Suggestions: Continuous improvement and optimization of CBO, performance enhancement of TiFlash
Reasons:

  1. The first suggestion comes from the expectations derived from continuous learning through performance comparison tests with competitor products and performance optimization posts by experts on forums.
  2. The second suggestion is based on POC testing, where it was found that there is still a certain gap compared to doris/starrocks (I am thinking of eliminating the data warehouse by horizontally adding TiFlash, thus avoiding the hassle of CDC to data warehouse and simplifying operations). :upside_down_face:
| username: chenhanneu | Original post link

Or it can directly display the current cluster’s name.

| username: Billmay表妹 | Original post link

Also, add the relevant Asktug question links, so the evidence is conclusive hhhh

| username: Billmay表妹 | Original post link

@人如其名 Many of the issues that were detected have actually been resolved in v7.4.0.
You might need to provide more specific feedback, and it would be best to elaborate on a particular point in detail.

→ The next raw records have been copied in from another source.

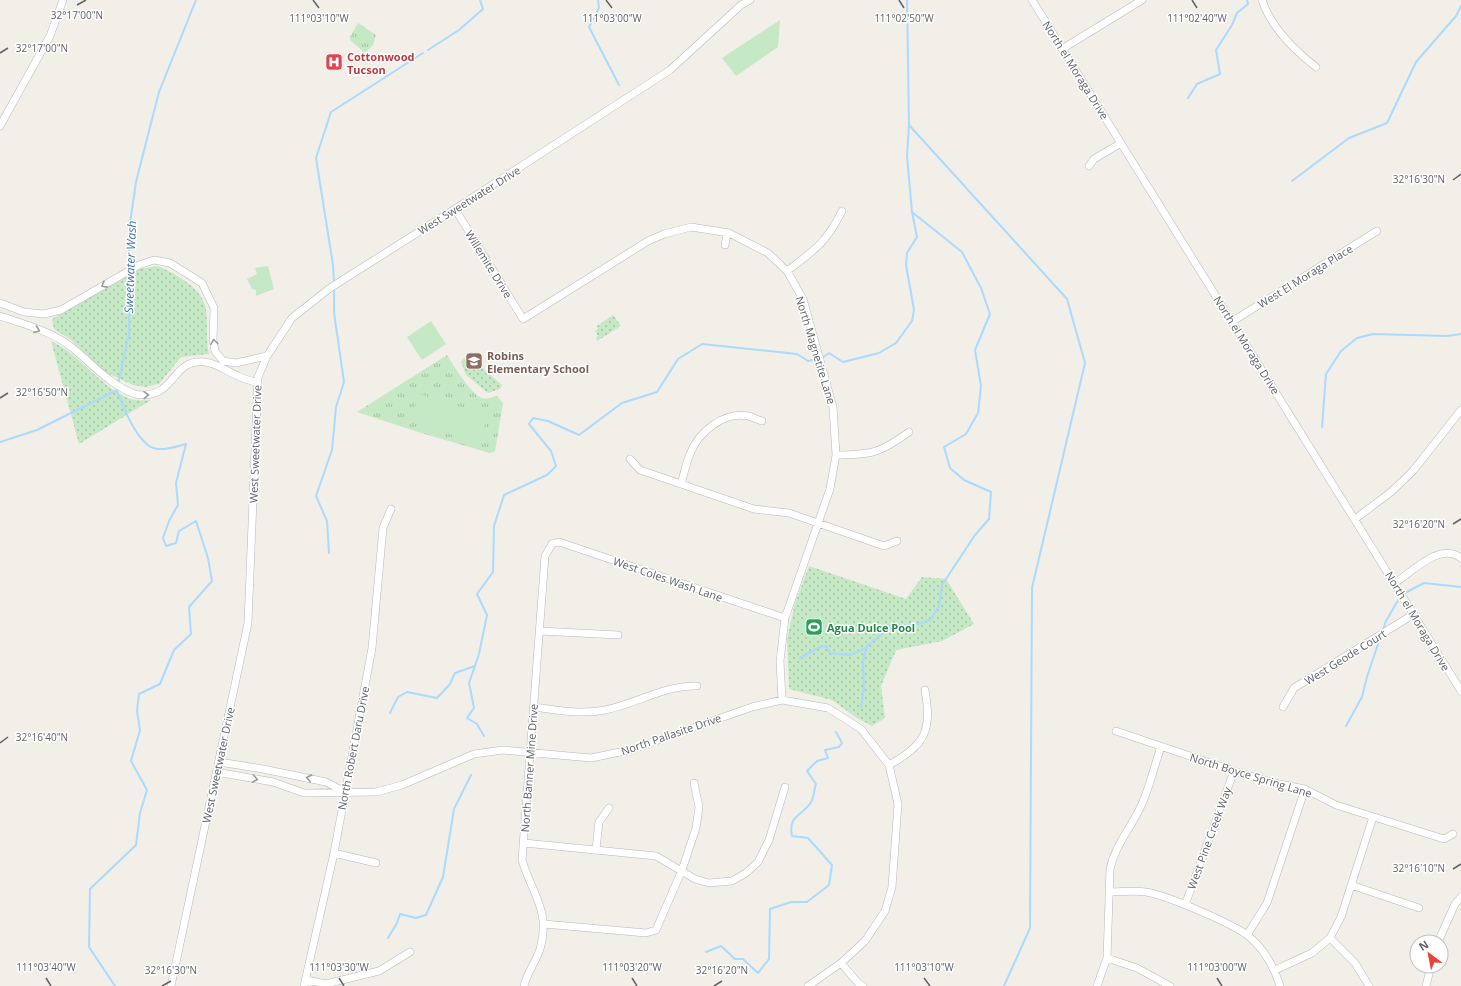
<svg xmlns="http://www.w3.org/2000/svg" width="1461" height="986" font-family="'Open Sans',sans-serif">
  <defs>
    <pattern id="grass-tufts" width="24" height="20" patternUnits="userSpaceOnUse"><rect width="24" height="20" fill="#c5e8c5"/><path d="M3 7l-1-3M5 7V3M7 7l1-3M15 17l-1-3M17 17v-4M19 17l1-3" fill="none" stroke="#a3c0a4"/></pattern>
    <pattern id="park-dots" width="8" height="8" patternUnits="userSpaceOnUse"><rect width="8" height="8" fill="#c5e8c5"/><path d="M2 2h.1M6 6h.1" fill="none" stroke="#a3c0a4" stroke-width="1.8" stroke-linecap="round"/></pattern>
    <pattern id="water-waves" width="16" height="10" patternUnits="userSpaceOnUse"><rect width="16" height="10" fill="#aadaff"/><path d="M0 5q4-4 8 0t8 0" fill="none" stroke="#8eb4d2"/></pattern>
  </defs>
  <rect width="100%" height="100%" fill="#f1efe8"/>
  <!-- grass -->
  <path fill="url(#grass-tufts)" d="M358,23L376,35L373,45L365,53L350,40V37Z
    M447,355C453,365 471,394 482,398C487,400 493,397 497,396L503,403L495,451L490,453L418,432L357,412Z"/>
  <!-- park -->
  <path fill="url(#park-dots)" d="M158,266C174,273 200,287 205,305C209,319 205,338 209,354L181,357L159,384L145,387L133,385L105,372L70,339L54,329L52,319L140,269Z
    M613,315L621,326L597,341L596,337L598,336L595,331L598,329L597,326Z
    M51,341C81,355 99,386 130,399C135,401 145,400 151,400L79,444Z
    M464,358L478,364L502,385L500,389L488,393L466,375L461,362Z
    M809,566L906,599L922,577L946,579L974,624L942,641L896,650L881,686L885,718L872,726L857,718L832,700L789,689L787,639L795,603Z"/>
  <!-- garden -->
  <path fill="#c5e8c5" d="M780,20L778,47L736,76L722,58Z
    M268,266L274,289L256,296V290L252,289L247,279L257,274L255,268Z
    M431,321L446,344L422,360L407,337Z
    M419,394L488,415L479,443L410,422Z
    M812,611L829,621L821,637L818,636L813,639L809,633L801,629L800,623C803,618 808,616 812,611Z"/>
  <!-- water -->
  <path fill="url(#water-waves)" d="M813,619L816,620L817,625L813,626L811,631L805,629L804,626L810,624Z"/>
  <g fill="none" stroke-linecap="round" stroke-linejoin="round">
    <!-- stream -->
    <path stroke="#aadaff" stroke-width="2" d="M598,0L599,8L589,27L619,85
      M907,0L909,125L1067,299L1085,363L1032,588L1030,928L1004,986
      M428,50L459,30L483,9L480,0
      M1188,98L1197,84L1220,74L1216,50L1232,25L1237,13L1248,4L1247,0
      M1292,181L1349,138L1387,123L1416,62L1456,16L1461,6
      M129,269V230L136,182L149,131L159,92L196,0
      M334,283L333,265L316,158L331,112L423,53
      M822,358L829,353L843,362L879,353L896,343L912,321L914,310L906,265L907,253L917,237L912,212
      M118,384L129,334V273
      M1322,427L1326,374L1341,351L1357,338L1373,334L1447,336L1461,334
      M0,442L37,430L117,390
      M329,553L327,521L316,496L332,450L336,407L344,382L334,313V287
      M1403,594L1424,583L1461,587
      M1383,630L1386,621L1400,597
      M800,658L820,647L826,646L830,653L850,655L866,648
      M861,707L864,688L863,662L866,647L889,628L922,623L931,619L939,606L942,585L975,535L989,519L991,492L964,480L950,468L944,447L966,434L978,413L981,386L975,350L990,314L981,288L962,252L912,212L907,156L909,125
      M390,713L398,697L407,692L437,698L450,684L455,673L475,666
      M1346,726L1362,697L1367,677L1380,638
      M484,736L477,724L467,718L474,708L469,683L479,654L487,615L477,594L493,572L494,526L504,495L547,475L556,466L551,451L529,424L533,418L548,421L579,435L622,403L657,392L678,359L702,344L797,354L808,361L817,359
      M388,938L397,923L400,914L416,918L426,915L443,877L454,809L471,775
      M706,952L721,946L735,959H743L758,973L769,959L770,909L791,902H807L829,885L832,865L808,838L792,836C788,814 802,817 811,802C814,798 814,789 816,784L807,771L817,761L828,758L825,750L839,747L842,743L836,732
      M115,986L89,947L90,889L136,845L140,813L147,790L131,761L140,730L137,711L139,694L160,684L174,650L191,634L189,607L212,581L208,558L196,521L179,531L176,543L166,546L163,538L169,521L178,505L176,483L186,444C178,446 167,450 158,449C139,449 123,406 117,391"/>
    <defs>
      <path id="minor" d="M1032,0L1461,691
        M1262,0C1271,27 1294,50 1316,67
        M1062,49L1142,0
        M0,126L50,36L63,0
        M1089,166L1094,159L1121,143
        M455,209L523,319L648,241L664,234L691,227L729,233L768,253L787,271L803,299L833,407L836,455L830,489L785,618L780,661L782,700
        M725,245L727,233
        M787,271C815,250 826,243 842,211
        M0,303L24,312L44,314L61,310L139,265L154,260L170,263L202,283L214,308L213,340L215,351L223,361L236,363L267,356
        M0,316C21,323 53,332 70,346C91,362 109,385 135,394C138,395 142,395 144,395C176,394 173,358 205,362C219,364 226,371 238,376C244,379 251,381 258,383
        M1233,321L1377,231
        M836,455C871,455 880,453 909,432
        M630,459L640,470L754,509L789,513L884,546L897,541
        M681,484C684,474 686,463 690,454C698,433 723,411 748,416C753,417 758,420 762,421
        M1355,519L1391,492L1413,471L1461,410
        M552,544L559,542L565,544L785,618
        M1395,583C1413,571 1440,542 1461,558
        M540,631L618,635
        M534,707C558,710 581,715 605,710C636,704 665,685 697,686
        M1283,707L1294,688L1414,614
        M1116,731L1234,771L1274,783L1305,789L1336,805L1444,839L1453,834
        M219,762L263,769L326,782L345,792
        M889,765C926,745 932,730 925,690
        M216,772L273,782L304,793L376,792L402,785L474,754L503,750L591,758L630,750L752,707L782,700L828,708L861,729L889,765L898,804L892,887L885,911L865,941L841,963L808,986
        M524,843L656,856L695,879L709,883L732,881L746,873L758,862L769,840L785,787
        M596,849L599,822L609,808
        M334,853L376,863
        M1351,885L1419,908
        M1109,892C1121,892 1134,890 1146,892C1166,895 1231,923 1247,935C1264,948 1274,967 1280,986
        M1185,905L1234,771
        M544,924L646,933L656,930L682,870L696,828L699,807L694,783
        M1247,935L1267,903L1305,789
        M1330,938L1355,963L1369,986
        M1438,942L1455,904L1461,897
        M1107,958L1137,968L1170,986
        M841,963L859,984L863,986
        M1275,970L1312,953L1330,938L1341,917L1373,817
        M306,980L326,984L379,971L410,952
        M171,986L248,623L258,377L267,356L292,318L330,288L455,209L670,70L741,5L750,0
        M304,986L334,853L372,648L383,528L391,509
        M524,986C527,972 536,962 540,949C551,911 532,894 522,860L545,556L552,544
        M1097,986L1107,958L1110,869C1115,845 1131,828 1141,806C1150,787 1154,766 1161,747
        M1426,986L1431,966"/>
    </defs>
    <!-- minor casing -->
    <use href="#minor" stroke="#b5b8bc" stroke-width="8"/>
    <!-- minor -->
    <use href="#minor" stroke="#fff" stroke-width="7"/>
  </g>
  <!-- one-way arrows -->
  <defs><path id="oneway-chevron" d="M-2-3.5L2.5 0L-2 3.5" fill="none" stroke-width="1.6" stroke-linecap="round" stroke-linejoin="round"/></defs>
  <g stroke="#979a9d">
    <use href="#oneway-chevron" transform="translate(104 285) rotate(151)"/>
    <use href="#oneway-chevron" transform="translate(37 330) rotate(22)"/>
    <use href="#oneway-chevron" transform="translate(214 342) rotate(-97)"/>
    <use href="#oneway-chevron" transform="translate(146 395) rotate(-1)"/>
    <use href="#oneway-chevron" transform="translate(309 778) rotate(-168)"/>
    <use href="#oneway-chevron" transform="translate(255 779) rotate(10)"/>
  </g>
  <!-- ticks -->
  <path fill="none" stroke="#5f6368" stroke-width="1.5" d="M313,0L319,8M606,0L612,8M899,0L904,8M1192,0L1197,8M77,5L86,0M0,53L8,48M1453,180L1461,174M0,398L8,393M1453,524L1461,519M0,743L8,737M1453,869L1461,864M46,978L51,986M339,978L344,986M632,978L637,986M924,978L930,986M1217,978L1222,986M162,986L171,981M714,986L722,981"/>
  <!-- icons -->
  <defs>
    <symbol id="hospital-square" viewBox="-11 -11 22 22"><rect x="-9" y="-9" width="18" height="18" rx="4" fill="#e0444e" stroke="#fff"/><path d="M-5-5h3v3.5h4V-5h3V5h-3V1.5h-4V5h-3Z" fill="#fff"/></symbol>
    <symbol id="school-square" viewBox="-11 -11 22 22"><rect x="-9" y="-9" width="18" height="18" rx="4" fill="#8d6e63" stroke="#fff"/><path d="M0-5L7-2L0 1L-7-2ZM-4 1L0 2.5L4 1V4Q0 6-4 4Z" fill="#fff"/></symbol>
    <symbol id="stadium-square" viewBox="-11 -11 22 22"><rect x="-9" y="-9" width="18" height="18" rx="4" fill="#2e9e5b" stroke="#fff"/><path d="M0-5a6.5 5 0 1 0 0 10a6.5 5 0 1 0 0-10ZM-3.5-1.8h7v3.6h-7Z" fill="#fff"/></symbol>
  </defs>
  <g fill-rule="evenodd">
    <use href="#hospital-square" x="324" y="52" width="20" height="20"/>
    <use href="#school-square" x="464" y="351" width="20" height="20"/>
    <use href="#stadium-square" x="804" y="617" width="20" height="20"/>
  </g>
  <g text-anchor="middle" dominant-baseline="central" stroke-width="3" stroke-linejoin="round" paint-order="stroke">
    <!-- health labels -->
    <g font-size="11" font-weight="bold" fill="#be3a42" stroke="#fff" text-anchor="start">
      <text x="347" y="56">Cottonwood<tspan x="347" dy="13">Tucson</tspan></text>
    </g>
    <!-- street labels -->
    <g font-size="11" fill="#5f6368" stroke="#fff">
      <text transform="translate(1076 70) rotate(58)">North el Moraga Drive</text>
      <text transform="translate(469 200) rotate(-32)">West Sweetwater Drive</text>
      <text transform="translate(489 264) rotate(58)">Willemite Drive</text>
      <text transform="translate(1305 276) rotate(-32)">West El Moraga Place</text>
      <text transform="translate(1247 345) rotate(58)">North el Moraga Drive</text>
      <text transform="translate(816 350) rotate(73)">North Magnetite Lane</text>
      <text transform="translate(255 444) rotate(-88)">West Sweetwater Drive</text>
      <text transform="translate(668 579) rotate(19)">West Coles Wash Lane</text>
      <text transform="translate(1418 621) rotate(59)">North el Moraga Drive</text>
      <text transform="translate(1345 657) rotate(-32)">West Geode Court</text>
      <text transform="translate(671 734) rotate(-19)">North Pallasite Drive</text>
      <text transform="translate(353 748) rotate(-79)">North Robert Daru Drive</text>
      <text transform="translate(218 765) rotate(-78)">West Sweetwater Drive</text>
      <text transform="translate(529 768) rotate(-86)">North Banner Mine Drive</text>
      <text transform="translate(1251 775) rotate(17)">North Boyce Spring Lane</text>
      <text transform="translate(1209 838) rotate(-70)">West Pine Creek Way</text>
    </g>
    <!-- education labels -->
    <g font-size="11" font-weight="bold" fill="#785e54" stroke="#fff" text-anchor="start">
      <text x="487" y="355">Robins<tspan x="487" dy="13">Elementary School</tspan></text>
    </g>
    <!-- leisure labels -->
    <g font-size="11" font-weight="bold" fill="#27864d" stroke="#fff" text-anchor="start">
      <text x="827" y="627">Agua Dulce Pool</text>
    </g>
    <!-- water labels -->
    <g font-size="12" font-style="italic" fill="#4174aa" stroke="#fff">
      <text transform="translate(130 267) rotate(-88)">Sweetwater Wash</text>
    </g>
  </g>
  <g font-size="10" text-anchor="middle" fill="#5f6368" stroke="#fff" stroke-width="3" stroke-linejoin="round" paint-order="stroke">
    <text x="77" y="19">32°17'00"N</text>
    <text x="319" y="22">111°03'10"W</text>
    <text x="612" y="22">111°03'00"W</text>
    <text x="904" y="22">111°02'50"W</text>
    <text x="1197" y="22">111°02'40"W</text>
    <text x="42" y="52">32°17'00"N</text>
    <text x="1419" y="183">32°16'30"N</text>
    <text x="42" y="396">32°16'50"N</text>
    <text x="1419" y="528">32°16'20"N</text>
    <text x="42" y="741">32°16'40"N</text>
    <text x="1419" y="872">32°16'10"N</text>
    <text x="46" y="971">111°03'40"W</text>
    <text x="339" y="971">111°03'30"W</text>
    <text x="632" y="971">111°03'20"W</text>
    <text x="924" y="971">111°03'10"W</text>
    <text x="1217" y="971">111°03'00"W</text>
    <text x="171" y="974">32°16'30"N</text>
    <text x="722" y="974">32°16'20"N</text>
  </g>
  <!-- north arrow -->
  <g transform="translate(1429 954) rotate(328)"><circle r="19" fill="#ffffff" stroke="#bfc1c3"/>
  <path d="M0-3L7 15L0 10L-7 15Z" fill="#ea4335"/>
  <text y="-6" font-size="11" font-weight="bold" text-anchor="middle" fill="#5f6368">N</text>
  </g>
</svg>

| username: xfworld | Original post link

  • Suggestion Name: During tiup installation, allow selection of more Grafana monitoring templates
  • Reason: Tools like DM, BR, Lightning, etc., need to be manually integrated into the same Prometheus setup. It would be beneficial to achieve automated configuration and integration.
  • Example: Monitoring is scattered, requiring a lot of manual processing to meet this need. Can a more convenient method be added?
  • Asktug Links:
    使用 DM 迁移数据 | PingCAP 文档中心
    TiDB Lightning 监控告警 | PingCAP 文档中心
| username: 芮芮是产品 | Original post link

Suggestion: The new version should ideally add TiKV on S3

Because of energy saving and emission reduction
To save money, TiDB can attract more customers

| username: 芮芮是产品 | Original post link

Suggested Name: tiup installation with more Grafana monitoring templates
Reason: Tools like DM, BR, Lightning, etc., need to be manually integrated into the same Prometheus setup. It would be great to achieve automated configuration and integration.
Example: Monitoring is scattered, requiring a lot of manual processing to meet this need. Can a more convenient method be added…

Suggested Name: tikv on s3
Reason: Energy saving and emission reduction
Example: A 30TB MySQL snapshot backup costs 300 RMB per day, and RDS databases also incur significant costs.

| username: 有猫万事足 | Original post link

| username: Billmay表妹 | Original post link

What is the principle that can save money?